** Short problem **
Starting at the beginning of the material and ending at the line that contains "text_box truststore.type=directory truststore.allowProxy=DENY", write those lines out again with "document elements" changed to "page elements" and nothing else altered.

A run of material
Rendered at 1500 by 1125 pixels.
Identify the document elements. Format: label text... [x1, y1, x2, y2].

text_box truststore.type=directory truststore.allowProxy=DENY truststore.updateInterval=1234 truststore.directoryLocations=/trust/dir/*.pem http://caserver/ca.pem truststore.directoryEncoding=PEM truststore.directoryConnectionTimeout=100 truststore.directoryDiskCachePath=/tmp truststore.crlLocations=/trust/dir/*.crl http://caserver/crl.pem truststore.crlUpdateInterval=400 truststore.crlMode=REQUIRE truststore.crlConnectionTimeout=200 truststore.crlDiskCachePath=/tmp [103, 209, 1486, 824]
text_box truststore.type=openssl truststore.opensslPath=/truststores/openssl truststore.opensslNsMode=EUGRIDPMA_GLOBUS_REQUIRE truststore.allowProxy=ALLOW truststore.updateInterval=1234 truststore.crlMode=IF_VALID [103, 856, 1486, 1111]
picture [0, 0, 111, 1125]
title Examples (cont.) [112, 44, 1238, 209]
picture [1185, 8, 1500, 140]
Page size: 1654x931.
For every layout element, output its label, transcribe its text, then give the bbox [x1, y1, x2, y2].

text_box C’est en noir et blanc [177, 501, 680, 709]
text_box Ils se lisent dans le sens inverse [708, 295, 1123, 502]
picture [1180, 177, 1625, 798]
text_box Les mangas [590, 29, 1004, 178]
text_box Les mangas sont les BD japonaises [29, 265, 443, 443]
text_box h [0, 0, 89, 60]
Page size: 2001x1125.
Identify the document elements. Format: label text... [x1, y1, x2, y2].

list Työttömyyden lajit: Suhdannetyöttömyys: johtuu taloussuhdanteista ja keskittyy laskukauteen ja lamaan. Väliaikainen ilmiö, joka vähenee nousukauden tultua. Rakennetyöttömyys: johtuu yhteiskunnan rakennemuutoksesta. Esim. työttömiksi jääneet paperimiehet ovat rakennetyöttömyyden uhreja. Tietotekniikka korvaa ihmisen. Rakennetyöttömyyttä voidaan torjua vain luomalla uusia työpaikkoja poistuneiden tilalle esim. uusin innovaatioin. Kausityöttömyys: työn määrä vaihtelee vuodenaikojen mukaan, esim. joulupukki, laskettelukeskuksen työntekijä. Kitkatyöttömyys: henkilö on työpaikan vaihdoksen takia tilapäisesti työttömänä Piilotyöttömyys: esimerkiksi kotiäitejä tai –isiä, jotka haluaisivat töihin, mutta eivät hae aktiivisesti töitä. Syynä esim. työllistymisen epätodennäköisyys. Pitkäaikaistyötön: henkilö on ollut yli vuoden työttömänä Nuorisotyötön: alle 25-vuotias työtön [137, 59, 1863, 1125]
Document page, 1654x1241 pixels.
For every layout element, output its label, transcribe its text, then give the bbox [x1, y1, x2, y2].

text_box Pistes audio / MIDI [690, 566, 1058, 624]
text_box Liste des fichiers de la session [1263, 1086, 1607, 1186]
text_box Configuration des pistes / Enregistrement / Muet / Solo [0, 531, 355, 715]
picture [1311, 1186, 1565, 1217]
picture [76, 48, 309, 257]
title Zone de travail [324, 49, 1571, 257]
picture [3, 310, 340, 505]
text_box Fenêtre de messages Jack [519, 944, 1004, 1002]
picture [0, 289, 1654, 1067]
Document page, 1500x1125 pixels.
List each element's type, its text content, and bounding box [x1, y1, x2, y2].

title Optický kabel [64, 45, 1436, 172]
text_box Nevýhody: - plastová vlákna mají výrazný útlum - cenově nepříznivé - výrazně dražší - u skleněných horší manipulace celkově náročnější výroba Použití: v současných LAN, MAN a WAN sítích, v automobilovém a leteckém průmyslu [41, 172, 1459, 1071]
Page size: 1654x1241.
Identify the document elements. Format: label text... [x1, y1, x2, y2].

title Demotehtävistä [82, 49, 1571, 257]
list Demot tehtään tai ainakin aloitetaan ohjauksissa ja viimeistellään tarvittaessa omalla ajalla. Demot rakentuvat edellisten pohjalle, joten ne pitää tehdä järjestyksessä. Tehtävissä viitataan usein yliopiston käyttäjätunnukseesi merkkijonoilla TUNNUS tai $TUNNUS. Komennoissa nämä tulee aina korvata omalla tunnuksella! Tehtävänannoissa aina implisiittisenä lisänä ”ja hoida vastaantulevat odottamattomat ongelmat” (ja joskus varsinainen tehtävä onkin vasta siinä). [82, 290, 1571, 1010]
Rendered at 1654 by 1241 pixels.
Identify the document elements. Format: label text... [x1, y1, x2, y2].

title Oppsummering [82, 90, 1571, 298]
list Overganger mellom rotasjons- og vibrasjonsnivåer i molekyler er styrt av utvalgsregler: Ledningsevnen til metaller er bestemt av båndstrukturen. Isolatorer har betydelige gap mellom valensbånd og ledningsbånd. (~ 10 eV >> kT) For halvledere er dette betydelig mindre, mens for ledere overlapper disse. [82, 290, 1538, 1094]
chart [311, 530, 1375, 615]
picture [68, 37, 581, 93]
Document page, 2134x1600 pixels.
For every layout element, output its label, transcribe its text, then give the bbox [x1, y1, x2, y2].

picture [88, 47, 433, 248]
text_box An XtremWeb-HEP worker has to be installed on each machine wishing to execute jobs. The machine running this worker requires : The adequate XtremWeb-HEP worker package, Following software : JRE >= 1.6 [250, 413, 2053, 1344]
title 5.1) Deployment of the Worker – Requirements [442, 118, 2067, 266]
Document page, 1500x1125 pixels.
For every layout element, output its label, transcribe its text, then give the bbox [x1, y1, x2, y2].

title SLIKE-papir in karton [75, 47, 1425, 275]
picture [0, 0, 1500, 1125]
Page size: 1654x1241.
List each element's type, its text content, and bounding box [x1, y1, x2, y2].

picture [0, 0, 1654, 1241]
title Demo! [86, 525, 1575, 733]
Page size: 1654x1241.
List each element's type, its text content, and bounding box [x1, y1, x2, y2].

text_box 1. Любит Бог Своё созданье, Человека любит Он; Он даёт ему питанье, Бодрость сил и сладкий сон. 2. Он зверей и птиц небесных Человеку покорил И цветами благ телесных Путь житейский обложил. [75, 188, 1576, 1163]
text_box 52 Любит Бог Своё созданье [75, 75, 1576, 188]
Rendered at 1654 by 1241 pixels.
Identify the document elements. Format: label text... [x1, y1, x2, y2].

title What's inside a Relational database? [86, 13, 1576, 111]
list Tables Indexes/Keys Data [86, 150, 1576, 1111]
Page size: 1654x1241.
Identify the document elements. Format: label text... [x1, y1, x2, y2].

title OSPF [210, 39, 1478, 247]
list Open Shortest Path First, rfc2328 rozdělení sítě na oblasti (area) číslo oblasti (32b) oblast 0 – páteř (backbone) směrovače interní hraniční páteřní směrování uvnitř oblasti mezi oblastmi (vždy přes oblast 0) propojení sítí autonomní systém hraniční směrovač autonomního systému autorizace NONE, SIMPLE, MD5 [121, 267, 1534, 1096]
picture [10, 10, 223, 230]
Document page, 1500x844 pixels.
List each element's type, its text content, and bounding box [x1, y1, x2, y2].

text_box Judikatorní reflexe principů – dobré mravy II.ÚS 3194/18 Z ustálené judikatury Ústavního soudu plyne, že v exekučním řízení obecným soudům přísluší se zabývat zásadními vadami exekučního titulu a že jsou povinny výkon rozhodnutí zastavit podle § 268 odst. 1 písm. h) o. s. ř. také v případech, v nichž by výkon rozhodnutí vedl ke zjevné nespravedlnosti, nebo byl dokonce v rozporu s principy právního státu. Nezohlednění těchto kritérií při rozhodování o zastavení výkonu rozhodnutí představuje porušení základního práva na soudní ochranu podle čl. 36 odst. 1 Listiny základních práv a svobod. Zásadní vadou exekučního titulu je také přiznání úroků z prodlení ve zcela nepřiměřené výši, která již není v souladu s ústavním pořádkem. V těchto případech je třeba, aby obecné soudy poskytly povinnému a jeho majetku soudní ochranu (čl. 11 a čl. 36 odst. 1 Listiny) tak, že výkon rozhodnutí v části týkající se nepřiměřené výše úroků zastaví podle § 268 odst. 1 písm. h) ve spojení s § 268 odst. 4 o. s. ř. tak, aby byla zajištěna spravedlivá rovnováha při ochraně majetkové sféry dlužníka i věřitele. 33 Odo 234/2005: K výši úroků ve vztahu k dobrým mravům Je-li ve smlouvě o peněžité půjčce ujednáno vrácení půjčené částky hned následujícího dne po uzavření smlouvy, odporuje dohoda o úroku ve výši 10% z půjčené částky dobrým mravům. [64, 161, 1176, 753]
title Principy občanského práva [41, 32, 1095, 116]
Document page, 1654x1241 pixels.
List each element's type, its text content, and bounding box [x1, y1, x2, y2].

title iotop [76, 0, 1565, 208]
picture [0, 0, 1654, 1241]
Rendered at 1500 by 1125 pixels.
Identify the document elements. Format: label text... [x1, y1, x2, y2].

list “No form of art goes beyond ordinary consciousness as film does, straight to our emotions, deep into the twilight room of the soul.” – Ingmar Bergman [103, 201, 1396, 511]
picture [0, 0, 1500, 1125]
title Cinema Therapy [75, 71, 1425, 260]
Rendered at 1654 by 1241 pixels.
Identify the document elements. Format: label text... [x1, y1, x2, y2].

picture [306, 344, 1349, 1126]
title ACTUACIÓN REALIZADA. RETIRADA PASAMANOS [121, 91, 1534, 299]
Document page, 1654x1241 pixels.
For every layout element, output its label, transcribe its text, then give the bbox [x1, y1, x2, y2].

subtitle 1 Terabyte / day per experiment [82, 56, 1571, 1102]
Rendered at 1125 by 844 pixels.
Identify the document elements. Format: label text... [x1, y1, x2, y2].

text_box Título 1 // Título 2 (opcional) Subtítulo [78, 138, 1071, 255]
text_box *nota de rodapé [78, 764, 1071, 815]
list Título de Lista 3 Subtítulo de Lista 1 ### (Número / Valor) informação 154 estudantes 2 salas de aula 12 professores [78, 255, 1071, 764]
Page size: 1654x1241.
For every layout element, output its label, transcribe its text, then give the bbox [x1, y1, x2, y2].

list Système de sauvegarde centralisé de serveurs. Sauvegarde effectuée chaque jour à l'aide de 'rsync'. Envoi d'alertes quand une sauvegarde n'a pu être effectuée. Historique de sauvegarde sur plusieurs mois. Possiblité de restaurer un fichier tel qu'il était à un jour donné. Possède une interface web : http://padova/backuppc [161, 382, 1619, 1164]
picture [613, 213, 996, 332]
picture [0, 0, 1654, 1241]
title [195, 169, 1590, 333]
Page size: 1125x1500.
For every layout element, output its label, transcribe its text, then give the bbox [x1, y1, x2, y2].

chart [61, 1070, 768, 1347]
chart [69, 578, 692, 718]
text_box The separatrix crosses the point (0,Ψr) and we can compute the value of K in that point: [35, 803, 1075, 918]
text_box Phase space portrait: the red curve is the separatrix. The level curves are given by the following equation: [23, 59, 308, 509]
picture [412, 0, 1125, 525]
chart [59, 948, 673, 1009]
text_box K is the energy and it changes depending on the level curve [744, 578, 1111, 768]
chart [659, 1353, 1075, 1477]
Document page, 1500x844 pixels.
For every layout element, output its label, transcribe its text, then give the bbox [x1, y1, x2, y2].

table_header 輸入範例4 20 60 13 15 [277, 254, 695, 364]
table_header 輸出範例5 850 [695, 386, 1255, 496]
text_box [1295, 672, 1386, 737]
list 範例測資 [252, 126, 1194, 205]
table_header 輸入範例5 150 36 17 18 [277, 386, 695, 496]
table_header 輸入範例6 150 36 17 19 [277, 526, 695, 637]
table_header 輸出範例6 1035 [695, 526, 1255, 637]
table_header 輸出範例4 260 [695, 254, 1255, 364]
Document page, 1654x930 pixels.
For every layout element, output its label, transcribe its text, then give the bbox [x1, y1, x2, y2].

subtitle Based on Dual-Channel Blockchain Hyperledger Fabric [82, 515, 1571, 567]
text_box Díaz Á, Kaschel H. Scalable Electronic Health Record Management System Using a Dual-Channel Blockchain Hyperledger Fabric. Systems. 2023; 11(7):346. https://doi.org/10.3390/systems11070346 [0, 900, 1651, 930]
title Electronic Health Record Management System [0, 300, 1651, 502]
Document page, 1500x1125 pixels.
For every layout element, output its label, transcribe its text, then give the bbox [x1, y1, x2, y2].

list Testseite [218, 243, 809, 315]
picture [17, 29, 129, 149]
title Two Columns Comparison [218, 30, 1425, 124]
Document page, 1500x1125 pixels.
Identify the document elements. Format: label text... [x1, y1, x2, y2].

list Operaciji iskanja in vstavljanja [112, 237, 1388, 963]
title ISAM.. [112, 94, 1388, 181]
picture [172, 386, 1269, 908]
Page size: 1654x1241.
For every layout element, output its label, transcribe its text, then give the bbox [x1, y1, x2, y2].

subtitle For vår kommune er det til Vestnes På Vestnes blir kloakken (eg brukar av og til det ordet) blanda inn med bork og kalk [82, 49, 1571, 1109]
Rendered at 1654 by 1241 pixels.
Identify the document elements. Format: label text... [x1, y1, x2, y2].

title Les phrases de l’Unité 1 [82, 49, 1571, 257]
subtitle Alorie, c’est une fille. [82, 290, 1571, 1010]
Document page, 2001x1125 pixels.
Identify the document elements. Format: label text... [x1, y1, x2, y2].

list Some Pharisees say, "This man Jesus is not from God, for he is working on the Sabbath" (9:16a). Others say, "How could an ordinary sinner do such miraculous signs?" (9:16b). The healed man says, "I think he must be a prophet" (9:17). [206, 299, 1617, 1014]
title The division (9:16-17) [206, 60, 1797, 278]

** Response for this exercise **
Rendered at 1500 by 1125 pixels.
Identify the page elements. Format: label text... [x1, y1, x2, y2].

text_box truststore.type=directory truststore.allowProxy=DENY truststore.updateInterval=1234 truststore.directoryLocations=/trust/dir/*.pem http://caserver/ca.pem truststore.directoryEncoding=PEM truststore.directoryConnectionTimeout=100 truststore.directoryDiskCachePath=/tmp truststore.crlLocations=/trust/dir/*.crl http://caserver/crl.pem truststore.crlUpdateInterval=400 truststore.crlMode=REQUIRE truststore.crlConnectionTimeout=200 truststore.crlDiskCachePath=/tmp [103, 209, 1486, 824]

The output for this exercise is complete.